Italianos fazem primeiro clone de cavalo

REINALDO JOSÉ LOPES
da Folha de S.Paulo

Prometea é filha da própria irmã gêmea. Centenas de irmãs morreram para que nascesse, e ela está sendo transformada numa atração científica mundial dois meses depois de vir ao mundo. Parece enredo de novela mexicana, mas é só a história de uma potra da raça Haflinger, o primeiro clone de cavalo do mundo.

A façanha de manufaturar a eguinha (na verdade, pertencente a uma raça de pôneis) coube a um grupo de pesquisadores do Instituto Experimental Lazzaro Spallanzani, em Cremona, no norte da Itália. Além de adicionar o cavalo à lista dos mamíferos que foram copiados geneticamente (leia texto à dir.), os italianos conseguiram, sem querer, um truque inédito: o animal foi gestado pela mesma fêmea da qual é clone.

Acaso

"Foi pura coincidência e uma bela surpresa", contou à Folha o veterinário Cesare Galli, que liderou a equipe de pesquisa de Cremona. De todos os embriões produzidos e implantados, metade deles de uma fêmea Haflinger e os demais de um garanhão árabe, sobreviveu justamente o colocado no útero da doadora da célula de pele clonada. O estudo sai hoje na revista científica britânica "Nature" (www.nature.com).

A potra foi a única a passar na peneira com 841 embriões criados por transferência nuclear, a mesma técnica que gerou a finada ovelha Dolly. Células da pele de cavalos tiveram seus núcleos (que contêm o DNA com especificações necessárias para um organismo se desenvolver) retirados e fundidos com óvulos sem núcleo.

Desse bando de embriões, 17 puderam ser implantados em mães de aluguel, gerando quatro gestações e só um nascimento. "Diferentemente de outras espécies, em cavalos as perdas foram notáveis antes da implantação e reduzidas depois dele", avalia Galli, cuja equipe usou técnicas de reprodução assistida de equinos para conseguir esse resultado.
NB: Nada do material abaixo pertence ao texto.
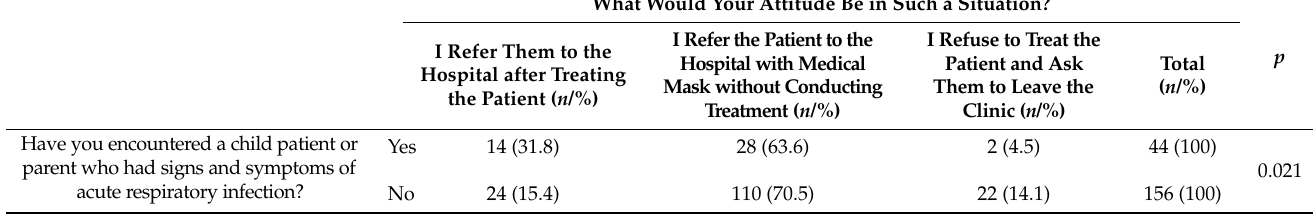
Table 6. Attitudes of participants when faced with a child patient or parent who had signs and symptoms of acute respiratory infection.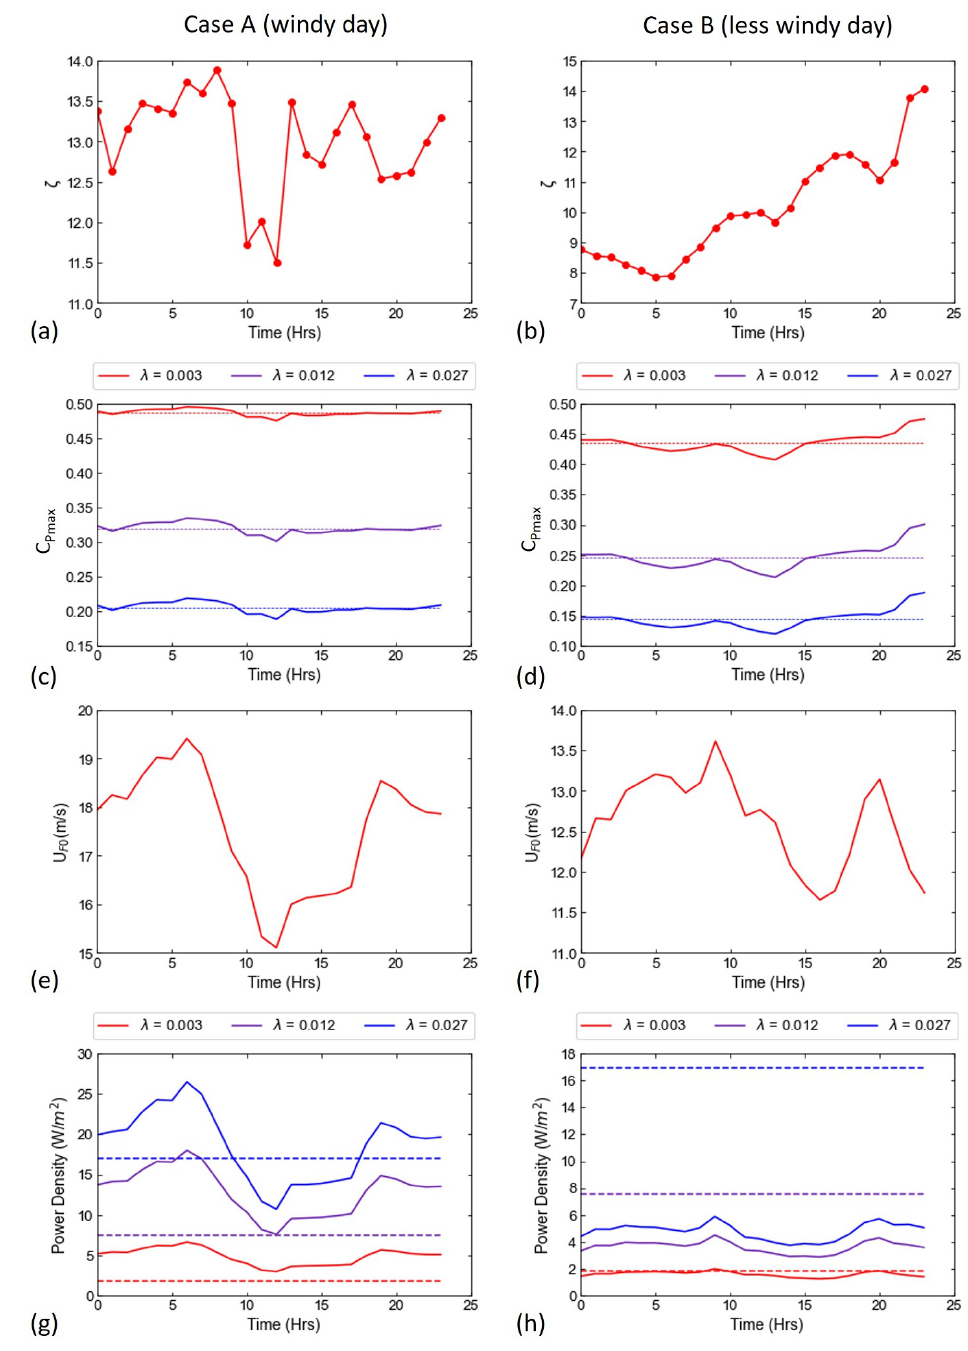
Figure 9. Time-histories of site-specific atmospheric conditions and how they affect the maximum performance of large wind farms (over the 24 h of two separate days): ( a , b ) momentum response parameter ζ ( c , d ) maximum power coefficient C P max of ideal turbines with three different array densities (with 24 h average values shown by dotted lines) ( e , f ) undisturbed farm-average wind speed U F 0 ( g , h ) maximum power density achieved by ideal turbines with three different array densities (with ‘rated’ power density values shown by dashed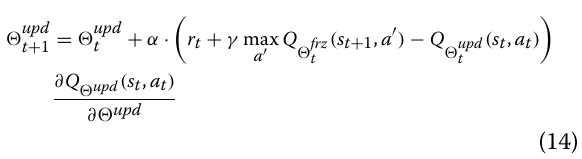
value of each action in each state. Therefore, by knowing 16 and 9 units. The first layer has Rectified Linear Unit the optimal Q-function, the policy can be derived as: (ReLU) activation while the second has a linear one. The reward function was formalized based on Section (cid:4) (cid:5) ∗ ( π ∗ ( s ) = arg max Q s , a ) | π a The representation of the Q-function tends to be chal- lenging when the number of possible state and action pairs are very high. This happens frequently and it is known as the curse of dimension. This can be tackled with applying neural networks to represent the Q-function. Our net- work architecture contains two fully connected layers with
A potra, de pelagem palomino (o equivalente equino do louro), goza de boa saúde por enquanto.

O acaso que gerou o esquisito nascimento de Prometea de sua "mãe gêmea", como diz Galli, pode se tornar mais que mera curiosidade científica.

É que as atuais teorias sobre a gravidez sugeriam que um feto assim gerado seria inviável. "A manutenção da gravidez dependeria de um equilíbrio [do sistema de defesa do organismo]. A mãe reconheceria o feto como estranho e tentaria expulsá-lo, e o feto se defenderia. Imaginava-se que, se não existisse essa resposta da mãe, o feto seria facilmente perdido", explica Galli.

Gerar uma reviravolta científica desse tipo vem bem a calhar para uma potrinha batizada ambiciosamente de Prometea -feminino de Prometeu, o titã da mitologia grega que roubou o fogo dos deuses para dá-lo aos homens.

O veterinário italiano conta que dar nomes polêmicos a clones é tradição do seu grupo: "Quando clonamos nosso primeiro touro, resolvemos chamá-lo de Galileo, porque estávamos esperando oposição por parte da ministra da Saúde, que é católica fervorosa".

"Ela reagiu mandando prender o touro, como o papa fez com [o astrônomo renascentista] Galileu Galilei, e nos processou. Mas acabamos ganhando a causa, e ela ainda teve de engolir as desculpas que o papa pedira alguns meses antes por causa do aprisionamento do astrônomo", ironiza Galli.

Fora das corridas

Por ser um pônei, Prometea não poderia participar de corridas de cavalo nem se quisesse, mas engana-se quem pensa que a clonagem equina vai ajudar a produzir vencedores em série do Grande Prêmio Brasil de turfe. "Só são aceitos cavalos da raça puro-sangue inglês nascidos de cobertura natural", explica a veterinária Samantha Korbivcher, do Clube Hípico Santo Amaro, em São Paulo.

Por outro lado, a competição de saltos no hipismo, que envolve raças como a do cavalo árabe e aceita a inseminação artificial, poderia se beneficiar da técnica -se e quando ela melhorar muito sua eficiência, claro. "Isso pode ajudar a manter linhagens muito boas. Mas fica sempre a dúvida se ele vai ser um indivíduo saudável", diz Korbivcher.

Edgar Foroni, do Haras Catherine, em São Roque (59 km a oeste de São Paulo), chama a atenção para outro detalhe importante: um bom cavalo depende tanto do ambiente (e nem tanto dos genes) quanto qualquer pessoa: "É ótimo poder reproduzir linhagens que de outro modo sumiriam do mundo, mas isso não significa que você vai ter garantia de desempenho. Depende do treinamento e da criação do animal".